The style of dress, with its high waist and columnar silhouette, returned in the 1960s and again in the 2020s (notably with the release of the television show Bridgerton). While it is common to see the high ’empire’ waist featured in this design incorporated into fashions of the current day, we have never truly witnessed a return of the chemise gown. Perhaps they are too impractical, being so thin and difficult to keep clean. Plain cotton is no longer an expensive fabric around the world, so today when we see these long white gowns, they are often silk satin or chiffon wedding dresses (Fig. 11).
References:
- Boucher, François. 20,000 Years of Fashion: The History of Costume and Personal Adornment. New York: Harry N. Abrams, 1967. Worldcat.

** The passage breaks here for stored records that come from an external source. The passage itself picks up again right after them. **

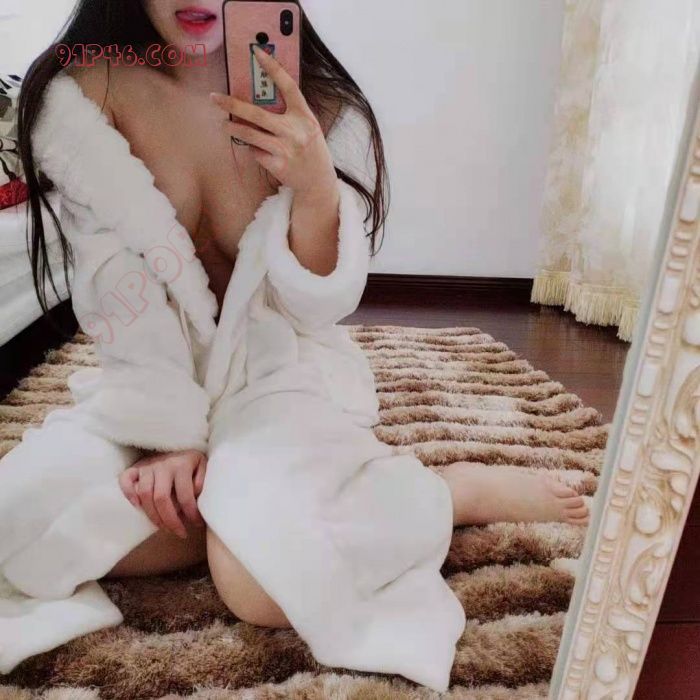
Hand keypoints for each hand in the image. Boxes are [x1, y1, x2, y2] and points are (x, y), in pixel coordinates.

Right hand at [119, 450, 206, 538]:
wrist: (179, 443)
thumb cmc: (192, 461)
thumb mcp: (203, 467)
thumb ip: (202, 482)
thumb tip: (194, 499)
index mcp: (182, 465)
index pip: (185, 496)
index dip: (191, 514)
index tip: (196, 524)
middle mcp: (163, 465)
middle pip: (161, 498)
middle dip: (170, 521)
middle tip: (178, 532)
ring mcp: (147, 465)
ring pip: (144, 494)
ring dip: (152, 515)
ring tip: (163, 527)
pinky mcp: (135, 467)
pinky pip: (125, 479)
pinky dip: (128, 493)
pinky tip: (137, 506)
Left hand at [210, 45, 337, 196]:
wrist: (318, 181)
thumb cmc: (311, 150)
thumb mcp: (308, 126)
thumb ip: (290, 113)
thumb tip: (260, 98)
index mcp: (304, 116)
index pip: (288, 86)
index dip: (273, 68)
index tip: (257, 52)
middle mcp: (295, 131)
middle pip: (257, 114)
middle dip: (233, 105)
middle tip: (215, 98)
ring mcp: (285, 149)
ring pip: (251, 135)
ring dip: (234, 128)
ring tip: (225, 125)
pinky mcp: (278, 165)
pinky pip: (256, 152)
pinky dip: (253, 149)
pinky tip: (255, 148)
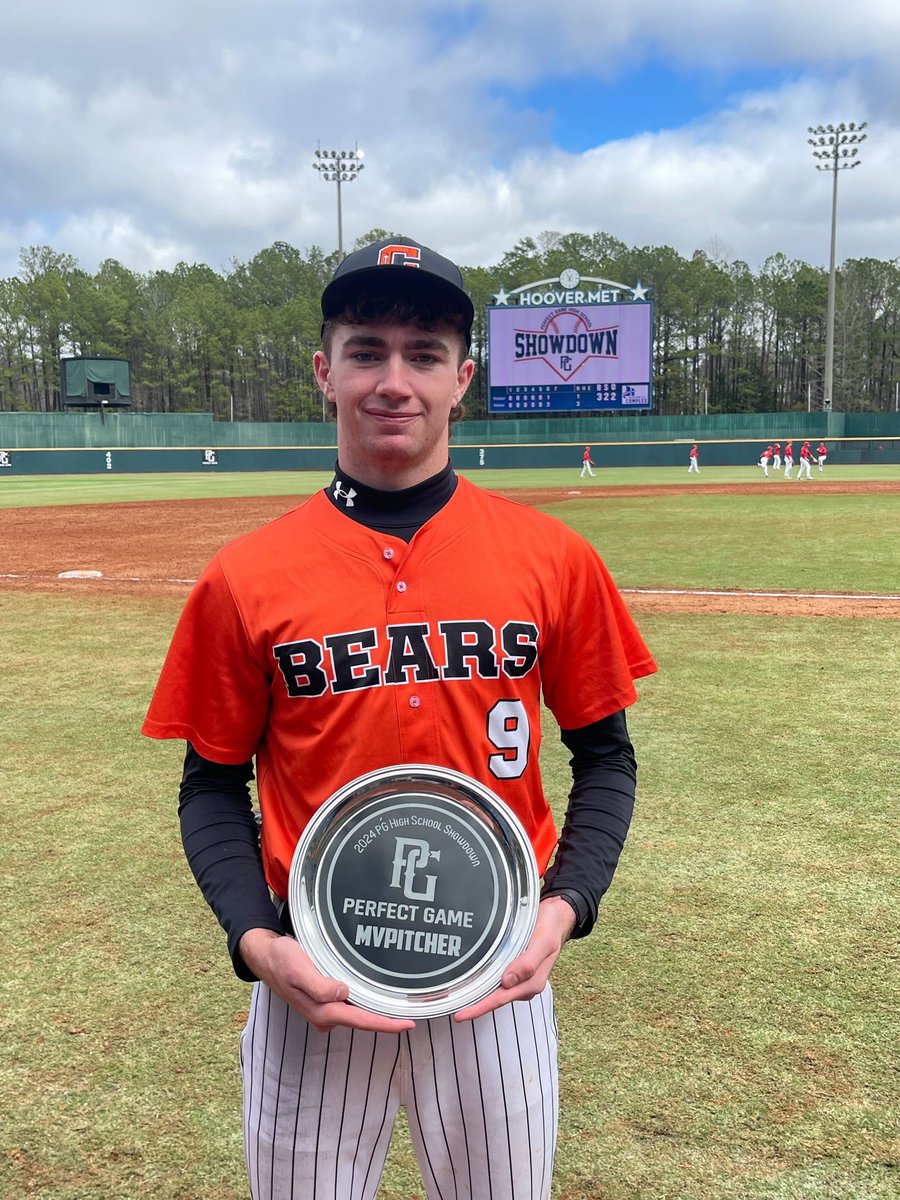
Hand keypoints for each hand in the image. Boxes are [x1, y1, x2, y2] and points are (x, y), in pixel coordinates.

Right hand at [239, 928, 414, 1033]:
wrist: (265, 956)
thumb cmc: (282, 960)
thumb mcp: (299, 969)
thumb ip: (319, 985)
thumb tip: (342, 994)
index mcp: (322, 1011)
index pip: (361, 1021)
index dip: (386, 1024)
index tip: (408, 1024)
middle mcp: (325, 1014)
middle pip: (362, 1019)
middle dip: (386, 1018)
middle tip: (412, 1012)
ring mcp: (323, 1009)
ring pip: (356, 1012)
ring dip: (375, 1009)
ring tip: (398, 1003)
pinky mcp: (323, 1000)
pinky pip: (348, 1003)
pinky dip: (362, 1000)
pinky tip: (372, 992)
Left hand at [452, 895, 576, 1021]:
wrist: (556, 917)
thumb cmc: (550, 928)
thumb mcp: (543, 942)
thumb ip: (528, 963)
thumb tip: (507, 982)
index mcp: (532, 982)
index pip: (501, 998)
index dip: (480, 1007)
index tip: (461, 1015)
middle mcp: (525, 984)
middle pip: (496, 998)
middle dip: (476, 1006)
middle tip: (454, 1011)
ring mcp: (520, 978)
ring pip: (496, 991)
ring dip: (479, 996)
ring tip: (459, 1000)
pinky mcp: (516, 970)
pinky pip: (498, 981)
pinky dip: (485, 984)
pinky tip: (474, 983)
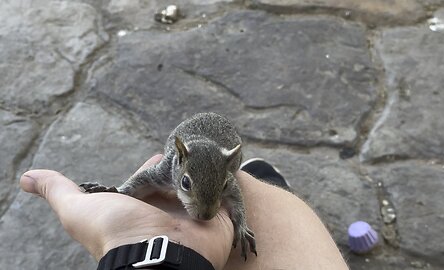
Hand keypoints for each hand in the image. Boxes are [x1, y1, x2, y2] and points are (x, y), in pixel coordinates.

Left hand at [19, 155, 233, 269]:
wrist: (159, 254)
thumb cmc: (117, 232)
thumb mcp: (79, 209)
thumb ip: (58, 191)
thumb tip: (26, 178)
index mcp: (143, 205)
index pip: (153, 176)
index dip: (155, 165)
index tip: (162, 154)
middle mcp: (168, 210)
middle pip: (179, 177)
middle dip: (184, 162)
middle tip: (191, 148)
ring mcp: (194, 212)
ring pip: (202, 181)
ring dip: (206, 167)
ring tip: (213, 150)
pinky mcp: (219, 215)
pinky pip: (226, 191)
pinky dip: (227, 178)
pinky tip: (229, 163)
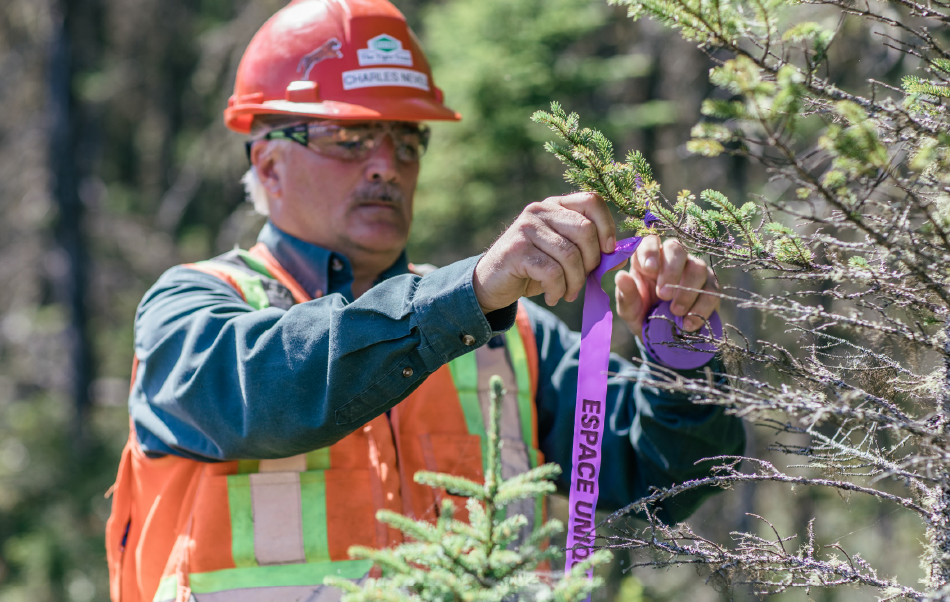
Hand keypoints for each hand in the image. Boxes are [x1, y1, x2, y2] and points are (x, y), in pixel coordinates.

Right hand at [474, 193, 615, 311]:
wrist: (491, 283)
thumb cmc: (532, 270)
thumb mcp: (562, 256)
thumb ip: (589, 251)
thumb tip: (620, 256)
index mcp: (555, 206)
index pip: (592, 201)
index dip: (607, 226)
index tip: (607, 251)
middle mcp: (540, 210)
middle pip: (585, 230)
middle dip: (591, 262)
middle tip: (582, 280)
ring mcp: (526, 228)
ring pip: (570, 255)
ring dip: (574, 282)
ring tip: (567, 293)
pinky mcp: (517, 250)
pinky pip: (552, 271)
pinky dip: (557, 290)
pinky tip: (552, 297)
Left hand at [615, 235, 719, 333]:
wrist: (662, 335)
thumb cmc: (641, 314)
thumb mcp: (628, 308)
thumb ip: (625, 293)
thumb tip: (621, 276)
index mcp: (647, 259)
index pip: (650, 241)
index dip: (651, 251)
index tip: (649, 269)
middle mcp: (672, 259)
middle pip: (676, 249)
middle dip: (671, 271)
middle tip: (663, 295)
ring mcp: (693, 270)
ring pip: (697, 267)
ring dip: (687, 290)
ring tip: (675, 312)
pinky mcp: (710, 286)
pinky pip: (711, 290)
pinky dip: (701, 307)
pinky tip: (688, 323)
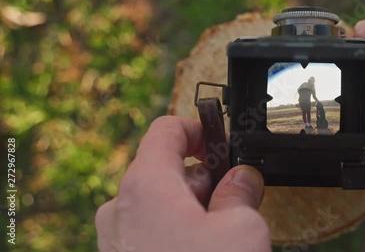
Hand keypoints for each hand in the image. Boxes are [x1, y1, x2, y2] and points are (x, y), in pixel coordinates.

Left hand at [95, 116, 270, 251]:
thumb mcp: (241, 230)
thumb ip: (241, 194)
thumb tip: (243, 178)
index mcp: (145, 186)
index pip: (166, 129)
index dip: (199, 128)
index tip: (221, 141)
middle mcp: (121, 208)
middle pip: (166, 169)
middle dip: (204, 177)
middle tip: (234, 195)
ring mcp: (117, 237)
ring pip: (160, 203)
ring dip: (192, 207)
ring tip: (221, 230)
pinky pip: (150, 229)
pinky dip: (177, 229)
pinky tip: (202, 246)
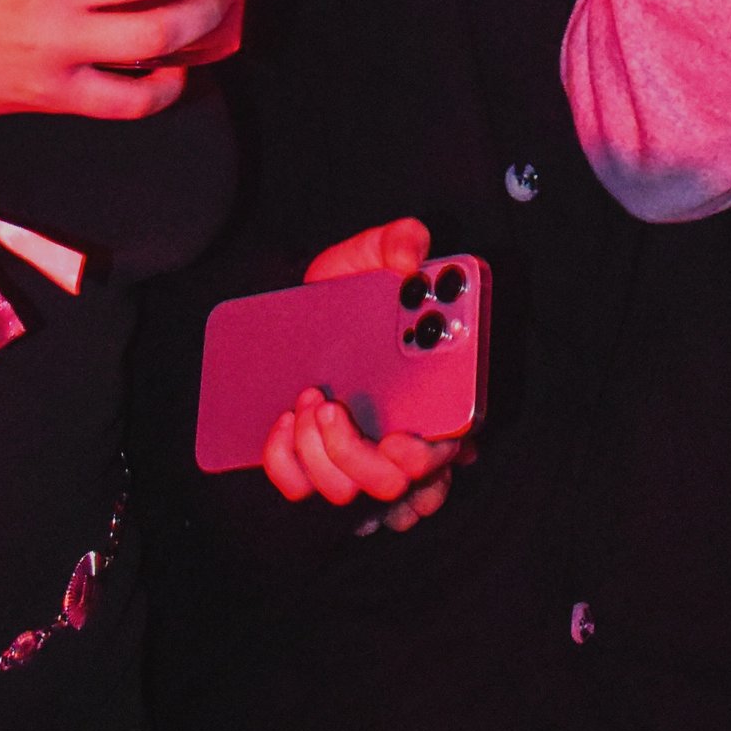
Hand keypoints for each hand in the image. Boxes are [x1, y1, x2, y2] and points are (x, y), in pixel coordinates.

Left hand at [260, 218, 464, 531]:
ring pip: (345, 489)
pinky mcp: (308, 462)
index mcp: (430, 395)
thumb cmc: (347, 287)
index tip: (400, 438)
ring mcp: (350, 454)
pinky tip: (284, 420)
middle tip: (332, 405)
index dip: (429, 457)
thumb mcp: (371, 254)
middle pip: (394, 482)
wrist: (296, 305)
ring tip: (309, 397)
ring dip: (320, 449)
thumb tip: (410, 256)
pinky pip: (298, 486)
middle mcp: (395, 437)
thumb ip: (398, 241)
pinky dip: (285, 462)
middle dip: (357, 453)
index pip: (446, 449)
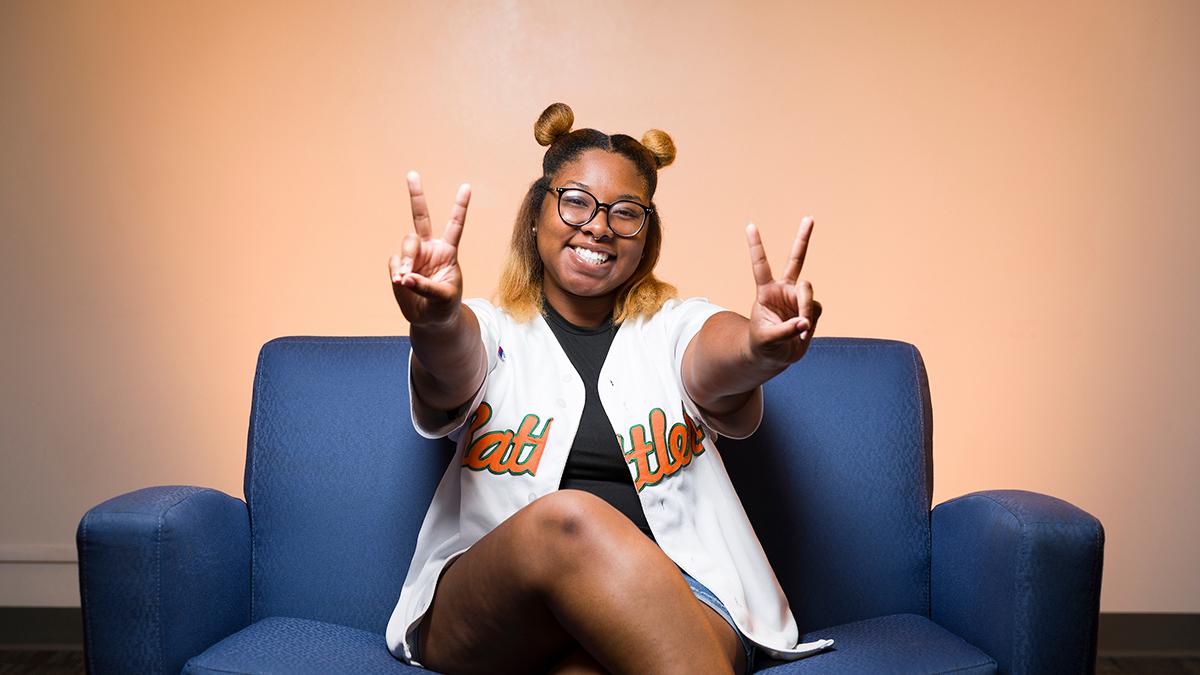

- Bradfield, Nancy. Costume in Detail: Women’s Dress 1730-1930. Costume & Fashion Press, 1968. Worldcat.
- Higonnet, Anne. “Through a Louvre Window.” Journal18, Iss. 2 (Fall 2016). https://www.journal18.org/issue2/through-a-louvre-window/
- Johnston, Lucy, and Marion Kite. 19th-century Fashion in Detail. London: V&A Publications, 2005. Worldcat.
- Metropolitan Museum of Art. “Young Woman Drawing (Charlotte du Val d’Ognes).” Accessed November 4, 2015. http://www.metmuseum.org/collection/the-collection-online/search/437903
- Ribeiro, Aileen. Fashion in the French Revolution. New York: Holmes & Meier, 1988. Worldcat.
- Sterling, Charles. “A Fine ‘David’ Reattributed.” The Metropolitan Museum of Art Bulletin 9, no. 5 (1951): 121–32. https://doi.org/10.2307/3257483.
- Sotheby’s. “Marie-Denise Villers, lot 66, Old Master Paintings.” Sotheby’s. https://www.sothebys.com/en/auctions/ecatalogue/2009/old-master-paintings-european-sculpture-antiquities-n08560/lot.66.html
- Tinterow, Gary, and Kathryn Calley Galitz, Masterpieces of European Painting, 1800-1920, in the Metropolitan Museum of Art. New York: Metropolitan Museum of Art, 2007. Read free on Google Books.